Whilst noting that there will from time-to-time be exceptions (see The Disclosure of Information between Family and Criminal Agencies and Jurisdictions: 2024 Protocol), Mr Justice Keehan set out at paragraphs 82 and 83 of his judgment the need for open, regular and effective dialogue and co-operation between the parties to the care proceedings, most obviously the local authority, and the police and/or the CPS.  It is important to bear in mind that whilst the duties and responsibilities of a medical expert will be different depending on whether they are instructed within a criminal investigation or within family proceedings, in cases of this type medical experts instructed by the police frequently become experts instructed within the family proceedings or will be called to give evidence at a fact-find hearing. Mr Justice Keehan made clear that “if and when the police and/or the CPS decide to convene a meeting with one or more of their instructed medical experts it would be advisable, as a matter of good practice, for a minute or note of the meeting to be taken so that it may be disclosed in due course to the parties in the family proceedings. Moreover, and where practicable, it would be advisable for the parties to the family proceedings to be given advance notice of the proposal to convene such a meeting.”  

 

Conclusion

 

The case is interesting not just because of the guidance it offers when approaching cases where crime and family experts overlap, but because it provides a useful reminder that experts can and do get it wrong at times.  It is, perhaps, not hard to understand in a climate where complaint is frequently made about rates of remuneration and unsustainable work levels. As the party on the ‘wrong’ end of the report, however, it makes a world of difference. 

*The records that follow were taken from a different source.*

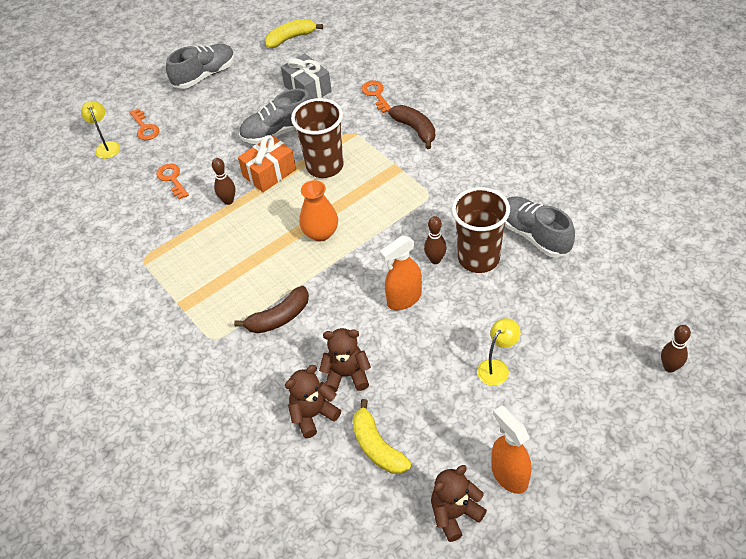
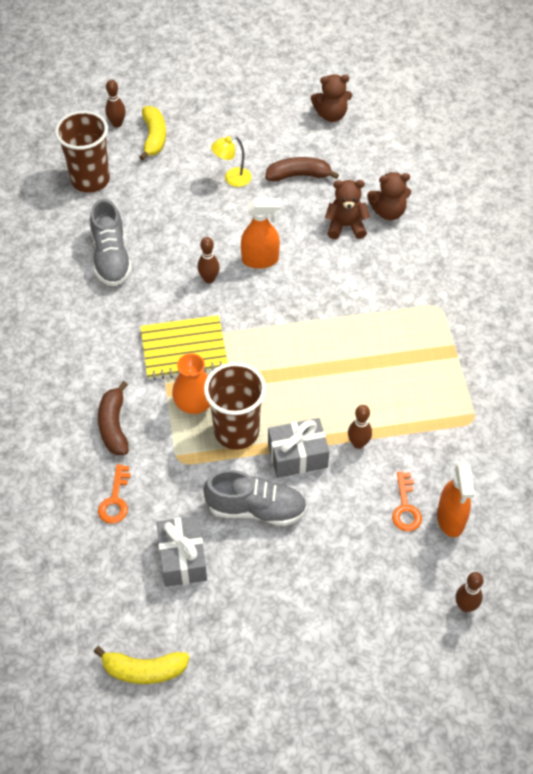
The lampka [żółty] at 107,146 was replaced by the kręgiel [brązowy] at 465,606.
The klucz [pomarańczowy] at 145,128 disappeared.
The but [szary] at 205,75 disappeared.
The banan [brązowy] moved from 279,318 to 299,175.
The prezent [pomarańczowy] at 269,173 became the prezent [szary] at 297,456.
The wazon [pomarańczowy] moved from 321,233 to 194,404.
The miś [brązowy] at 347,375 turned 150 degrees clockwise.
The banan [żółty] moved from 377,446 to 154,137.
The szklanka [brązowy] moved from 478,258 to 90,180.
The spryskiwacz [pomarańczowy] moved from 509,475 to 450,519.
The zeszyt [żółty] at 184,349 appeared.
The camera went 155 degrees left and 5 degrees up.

Whilst case law reminds the Court that the evidence of an expert is to be scrutinised in a similar way to the evidence of the lay parties, experts instructed to report to the Court have generally been determined to have the requisite level of knowledge and expertise to make recommendations.  Significant weight is frequently attached to what they say. 

It is for that exact reason that senior practitioners have been raising concern in relation to the SIHIS pilot which is being rolled out in non-accidental head injury cases, and cautioning against a situation arising whereby a panel of clinical practitioners steps into the shoes of Part 25 appointed experts, whether purposefully or not. 

The lessons to be learned? 

  • It is pivotal that the right Part 25 expert is appointed, with the right specialism and experience, and the right questions must be asked.
  • There are times when experts get it wrong, or disagree.  Our job is to explore and challenge, fearlessly, when we believe that to be the case. 
  • Where criminal and family enquiries overlap, communication and keeping a clear record are key.